Celebrate Madeline DeFrees, Jan. 9

defreesPoets Anne McDuffie and Kathleen Flenniken will host a celebration of the life and work of beloved Northwest poet Madeline DeFrees on Jan. 9 at 2p at Elliott Bay Books.

Madeline died in November, just a few days shy of her 96th birthday. I spent this morning reading various tributes to and interviews with Madeline (find links to many at madelinedefrees.com). I’ll add just a couple of thoughts here, and share one of my all-time favorite DeFrees poems.

Blue DuskMadeline was an essential part of the Seattle poetry community for more than 25 years. She published eight full-length poetry collections, including Blue Dusk: New & Selected Poems, 1951 – 2001 (Copper Canyon Press) which won the Lenore Marshall Poetry Prize.

There’s one poem of Madeline’s that I return to again and again, because the way she uses imagery to convey emotion floors me every time, and it is a gorgeous example of what distinguishes poetry from other forms of literature.

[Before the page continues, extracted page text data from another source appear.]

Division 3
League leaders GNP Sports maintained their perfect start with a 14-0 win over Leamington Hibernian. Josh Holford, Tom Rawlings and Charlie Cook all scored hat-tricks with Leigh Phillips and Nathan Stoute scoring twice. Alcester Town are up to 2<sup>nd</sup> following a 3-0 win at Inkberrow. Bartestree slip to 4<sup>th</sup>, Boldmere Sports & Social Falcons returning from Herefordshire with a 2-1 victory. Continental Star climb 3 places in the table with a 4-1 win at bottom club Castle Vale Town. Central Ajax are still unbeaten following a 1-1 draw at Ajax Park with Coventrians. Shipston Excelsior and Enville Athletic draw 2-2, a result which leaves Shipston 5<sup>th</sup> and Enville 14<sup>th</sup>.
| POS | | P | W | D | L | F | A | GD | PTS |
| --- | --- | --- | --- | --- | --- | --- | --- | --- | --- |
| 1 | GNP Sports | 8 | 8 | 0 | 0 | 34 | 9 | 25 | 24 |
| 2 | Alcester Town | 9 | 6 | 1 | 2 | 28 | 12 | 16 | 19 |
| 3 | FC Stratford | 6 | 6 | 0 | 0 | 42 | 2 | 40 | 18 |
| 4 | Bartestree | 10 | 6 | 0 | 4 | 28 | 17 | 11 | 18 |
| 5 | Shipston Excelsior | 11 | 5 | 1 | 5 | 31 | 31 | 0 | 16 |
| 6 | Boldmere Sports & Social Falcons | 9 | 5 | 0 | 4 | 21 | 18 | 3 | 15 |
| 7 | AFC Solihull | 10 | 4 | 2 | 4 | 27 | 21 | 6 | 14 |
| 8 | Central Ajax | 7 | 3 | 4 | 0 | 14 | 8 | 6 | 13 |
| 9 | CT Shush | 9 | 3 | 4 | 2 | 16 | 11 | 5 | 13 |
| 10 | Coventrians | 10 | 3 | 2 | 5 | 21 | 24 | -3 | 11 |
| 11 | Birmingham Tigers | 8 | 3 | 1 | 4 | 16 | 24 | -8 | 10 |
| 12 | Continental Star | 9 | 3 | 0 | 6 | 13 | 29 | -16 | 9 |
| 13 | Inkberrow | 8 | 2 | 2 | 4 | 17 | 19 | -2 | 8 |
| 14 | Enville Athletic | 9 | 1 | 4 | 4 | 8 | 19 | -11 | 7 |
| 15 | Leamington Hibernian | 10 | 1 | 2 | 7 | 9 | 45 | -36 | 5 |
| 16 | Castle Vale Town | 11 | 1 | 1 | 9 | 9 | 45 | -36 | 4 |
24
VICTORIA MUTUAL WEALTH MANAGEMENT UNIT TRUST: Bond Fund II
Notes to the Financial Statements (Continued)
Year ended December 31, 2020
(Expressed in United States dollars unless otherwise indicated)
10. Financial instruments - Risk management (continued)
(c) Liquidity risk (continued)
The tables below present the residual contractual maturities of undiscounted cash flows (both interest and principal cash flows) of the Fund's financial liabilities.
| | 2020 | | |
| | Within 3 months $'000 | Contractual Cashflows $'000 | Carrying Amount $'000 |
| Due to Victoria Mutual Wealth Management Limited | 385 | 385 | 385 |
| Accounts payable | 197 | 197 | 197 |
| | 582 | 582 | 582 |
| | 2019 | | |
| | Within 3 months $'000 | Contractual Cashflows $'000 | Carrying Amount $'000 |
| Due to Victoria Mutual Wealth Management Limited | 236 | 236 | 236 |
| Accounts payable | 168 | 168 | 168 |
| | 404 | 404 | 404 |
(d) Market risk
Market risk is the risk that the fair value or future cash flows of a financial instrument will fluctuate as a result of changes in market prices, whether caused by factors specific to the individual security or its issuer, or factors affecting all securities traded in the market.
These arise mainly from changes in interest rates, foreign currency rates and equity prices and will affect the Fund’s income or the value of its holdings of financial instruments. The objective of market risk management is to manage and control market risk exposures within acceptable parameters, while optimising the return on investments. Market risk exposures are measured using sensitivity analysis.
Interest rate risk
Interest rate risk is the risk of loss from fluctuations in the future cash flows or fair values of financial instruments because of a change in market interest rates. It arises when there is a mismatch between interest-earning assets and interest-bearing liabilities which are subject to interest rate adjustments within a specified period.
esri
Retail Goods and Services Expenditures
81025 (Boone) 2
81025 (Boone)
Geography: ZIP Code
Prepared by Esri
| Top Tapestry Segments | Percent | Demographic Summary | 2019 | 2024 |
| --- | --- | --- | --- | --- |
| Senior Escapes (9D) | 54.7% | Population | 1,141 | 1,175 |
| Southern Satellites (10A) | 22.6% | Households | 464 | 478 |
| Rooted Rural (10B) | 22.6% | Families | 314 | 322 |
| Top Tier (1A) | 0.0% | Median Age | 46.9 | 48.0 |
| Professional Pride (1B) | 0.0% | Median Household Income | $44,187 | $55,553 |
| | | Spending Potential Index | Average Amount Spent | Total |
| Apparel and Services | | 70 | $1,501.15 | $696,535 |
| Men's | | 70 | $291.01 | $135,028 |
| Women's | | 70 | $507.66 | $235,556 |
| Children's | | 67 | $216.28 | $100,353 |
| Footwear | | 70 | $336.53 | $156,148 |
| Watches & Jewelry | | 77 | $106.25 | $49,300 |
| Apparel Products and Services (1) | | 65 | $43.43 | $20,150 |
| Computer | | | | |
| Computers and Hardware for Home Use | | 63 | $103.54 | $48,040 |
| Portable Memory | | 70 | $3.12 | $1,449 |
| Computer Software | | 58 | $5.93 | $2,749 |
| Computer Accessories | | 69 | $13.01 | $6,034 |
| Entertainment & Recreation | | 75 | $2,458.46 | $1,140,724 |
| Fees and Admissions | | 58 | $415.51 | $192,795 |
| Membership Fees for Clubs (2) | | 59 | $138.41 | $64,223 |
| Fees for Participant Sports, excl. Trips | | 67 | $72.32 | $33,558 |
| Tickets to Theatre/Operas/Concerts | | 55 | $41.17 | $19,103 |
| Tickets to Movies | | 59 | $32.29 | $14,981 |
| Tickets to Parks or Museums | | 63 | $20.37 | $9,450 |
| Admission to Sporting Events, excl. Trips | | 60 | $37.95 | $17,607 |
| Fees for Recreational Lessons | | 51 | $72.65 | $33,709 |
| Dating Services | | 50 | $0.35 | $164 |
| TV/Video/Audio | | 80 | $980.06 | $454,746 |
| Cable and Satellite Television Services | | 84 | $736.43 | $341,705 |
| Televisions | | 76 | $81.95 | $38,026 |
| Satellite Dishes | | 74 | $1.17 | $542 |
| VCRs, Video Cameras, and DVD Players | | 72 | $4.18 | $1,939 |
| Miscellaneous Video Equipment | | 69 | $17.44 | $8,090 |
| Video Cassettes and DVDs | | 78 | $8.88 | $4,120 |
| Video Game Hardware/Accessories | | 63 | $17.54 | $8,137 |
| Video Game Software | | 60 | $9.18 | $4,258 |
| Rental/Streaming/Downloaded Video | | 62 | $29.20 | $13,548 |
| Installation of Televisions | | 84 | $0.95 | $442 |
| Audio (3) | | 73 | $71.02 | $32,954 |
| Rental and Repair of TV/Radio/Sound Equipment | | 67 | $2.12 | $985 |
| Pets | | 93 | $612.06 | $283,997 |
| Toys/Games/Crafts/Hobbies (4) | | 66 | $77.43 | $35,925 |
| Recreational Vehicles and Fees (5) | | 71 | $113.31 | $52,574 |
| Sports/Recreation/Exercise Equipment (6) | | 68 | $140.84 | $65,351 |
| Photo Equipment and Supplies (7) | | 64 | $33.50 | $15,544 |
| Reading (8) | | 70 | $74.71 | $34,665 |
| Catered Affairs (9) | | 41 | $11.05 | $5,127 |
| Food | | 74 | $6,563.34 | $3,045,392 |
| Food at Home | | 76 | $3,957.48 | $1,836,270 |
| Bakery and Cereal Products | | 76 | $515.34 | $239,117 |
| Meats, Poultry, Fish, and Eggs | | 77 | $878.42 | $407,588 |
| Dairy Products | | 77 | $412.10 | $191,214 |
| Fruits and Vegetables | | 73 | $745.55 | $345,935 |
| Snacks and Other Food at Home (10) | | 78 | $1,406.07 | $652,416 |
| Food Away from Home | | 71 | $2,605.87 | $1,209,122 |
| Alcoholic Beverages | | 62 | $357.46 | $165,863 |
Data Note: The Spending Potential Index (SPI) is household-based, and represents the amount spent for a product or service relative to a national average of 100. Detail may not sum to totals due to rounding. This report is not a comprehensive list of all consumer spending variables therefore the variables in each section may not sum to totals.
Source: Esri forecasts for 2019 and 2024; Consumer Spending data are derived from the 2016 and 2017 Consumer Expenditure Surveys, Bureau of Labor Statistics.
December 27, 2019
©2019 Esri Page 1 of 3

Her poem is titled “Still Life” (the pun is pure DeFrees), and it opens with an epigraph from Robert Frost’s “The Oven Bird.”

Still Life

The question that he frames in all but words
Is what to make of a diminished thing.
Robert Frost, “The Oven Bird”

 

After your letter arrived I left the oven on
all night and never once
put my head in it. After your letter arrived
I let one foot follow the other
through the better part of the day. Your letter
lay on the kitchen table by the paring
knife on the stoneware plate with the apple core
like a Dutch still life restored to
its muted color.

In the sink a spiral of lemon
peel twisted like smoke toward the past and I
think that I let it lie.
The first day of night these eyes you opened
were glassed and dry as your late martini.
The next they brimmed into morning.
It was time to rehearse the Sunday phone call,
the new role laid out for learning.
When you asked,

Did you get my letter? I picked up
the cue as if you had wired me
roses in winter or proposed
a pas de deux. Then partly for your sake I taught
myself to sing the best song I could make:
the burden of the oven bird’s diminished thing. Sang
wash of sunlight on the sill and apple core,
sang water glass half full of emptiness. Sang body
all in shadow that I must bathe and dress.

From Blue Dusk: New & Selected Poems, 1951-2001

 

As Kelly Davio eloquently wrote in the Tahoma Literary Review, Madeline was not only an accomplished poet; she was uncommonly kind. My first encounter with Madeline introduced me to that quality straightaway: Some 16 or so years ago, very early in my writing life, Madeline attended a group reading I was part of at the Frye Art Museum.  Afterwards, waiting in line together for the ladies room, she said something brief and complimentary about my reading. Though I don’t remember her exact words, what has lasted is the tone of what she said: sincere, specific encouragement. I’m guessing you know how important that kind of thing is, especially when starting out. That generosity, I learned later, was one of Madeline’s defining characteristics. She is much missed.

Hope to see you at Elliott Bay Books on January 9.